I’m very new to all this and have just decided to set up my own Raspberry Pi with piaware and have everything that is required to set it up:

Raspberry Pi4 Model B
FlightAware Pro Stick
16GB SD Card
ADS-B Antenna

I installed piaware onto the SD card following the tutorials but when I inserted the SD card into the Pi4 there was ‘No Signal’ showing on the screen.

Can anyone help me out to get it to work please?

Thanks
Nick

The piaware sd-card is not yet updated to work with the RPi4.

Get Raspian Buster Lite from here:
Raspberry Pi OS – Raspberry Pi

You can use the same process as with the piaware sd-card image to write it to the sd-card.

As you are using a screen, may i assume you also have a keyboard connected?

After booting and logging in, do the following:

sudo apt update
sudo apt dist-upgrade
sudo apt install rpi-update
sudo rpi-update

Yes you need to update to the newest not really tested version, otherwise the Pro Stick won’t work properly.
Do a reboot (sudo reboot).

Install piaware following this guide:
PiAware - dump1090 ADS-B integration with FlightAware - FlightAware

After that you can check out your SkyView page:
http://192.168.2.55/dump1090-fa/
(replace the IP address with the one of your RPi)
If you don’t know the address, you should be able to follow the link on your stats page:

Web Interface: View live data (requires local network connection)

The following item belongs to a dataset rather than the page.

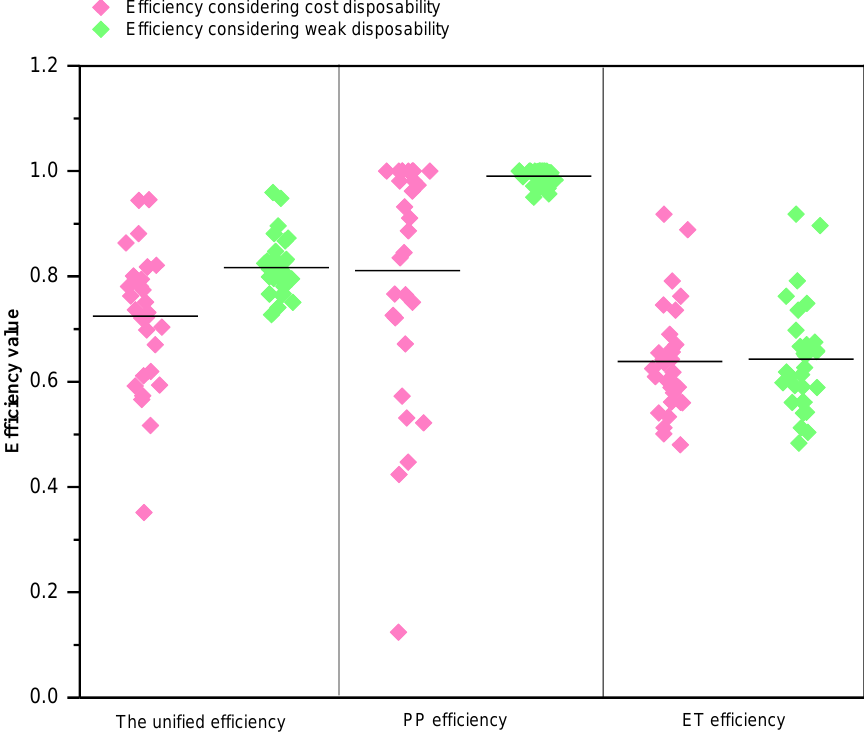
Figure 11. The efficiency comparison of different models. Figure 11. The e ffi ciency comparison of di ff erent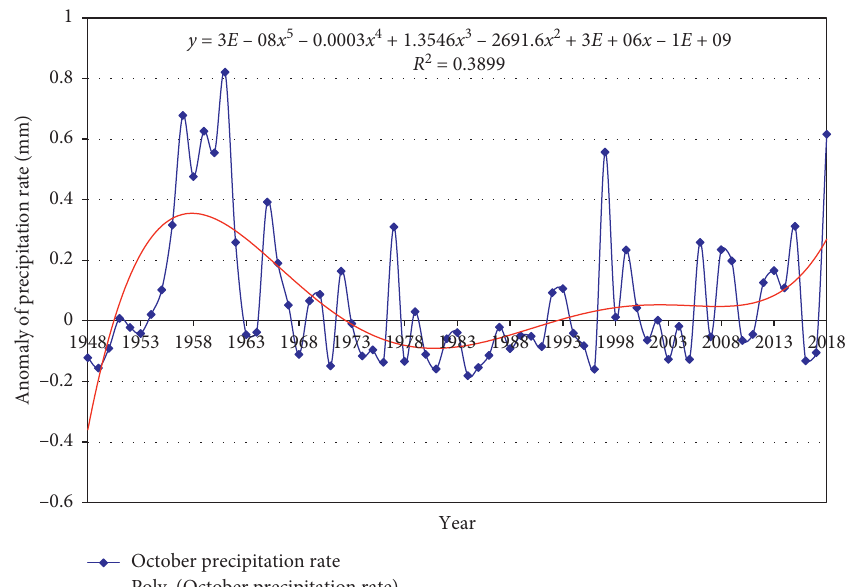
Figure 3: Time series of PR anomaly (mm/day) and its polynomial trend over the Arabian Peninsula, including SA in the month of October throughout the period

You might want the landing page typical for the piaware sd-card which is available when you type in only the ip address into the browser.
It can be installed like this:

sudo apt install piaware-web

Thank you! I’ve just came across another installation problem. After I have downloaded:

wget http://flightaware.com/adsb/piaware/files/packages/pool/piaware/p/piaware-support/piaware-repository_3.7.1_all.deb

And then go to install with the command i get this error message:

dpkg-deb: error: ‘piaware-repository_3.7.1_all.deb’ is not a Debian format archive
dpkg: error processing archive piaware-repository_3.7.1_all.deb (–install):
dpkg-deb --control subprocess returned error exit status 2
Errors were encountered while processing:
piaware-repository_3.7.1_all.deb

Any ideas on how to fix this?

This sound like a problem with the download. I just verified that it downloads OK here. Try it again and ensure that there are no errors reported by wget?